For Dave Mullins and Charlie Craig morning tea is a tradition in their home. But another tradition most couples take for granted, a wedding cake, came with a bitter obstacle.
In 2012, the couple went to the Masterpiece Cake Shop in Lakewood hoping to get a wedding cake. But the store's owner refused, saying his religious freedom gives him the right to deny business to same-sex couples.
"He was soft-spoken. He told us he wasn't going to make the cake for religious reasons,” said Craig.
The couple knows the court's ruling, for or against them, will impact the lives of people across the country.
"If we lose at the Supreme Court, it could open the door to a variety of forms of discrimination that have long been considered wrong," said Mullins.

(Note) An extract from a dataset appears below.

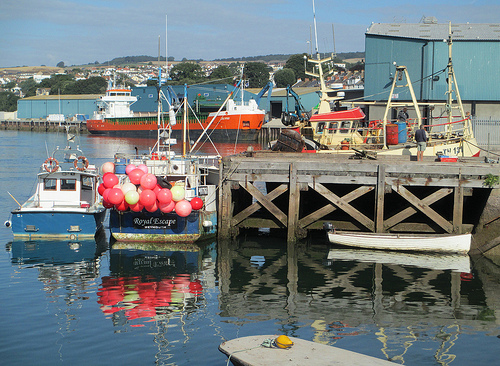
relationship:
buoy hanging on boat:
[3, 218, 12, 230] [5, 157, 106, 238]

For Dave and Charlie, life these days is finding balance between the daily routine and an epic high-stakes legal battle.
"The Supreme Court is something you read about in history books, in civics classes in high school. It's not a place you ever expect to find yourself sitting before, while a case that you're party to is being litigated," said Mullins. "The moral of this story is that this case is not about cakes, and it's not about weddings either. This case is about basic access to public life."
Denver7 is working to profile bake shop owner Jack Phillips. We spoke to him last week when hundreds of his supporters rallied at the state Capitol.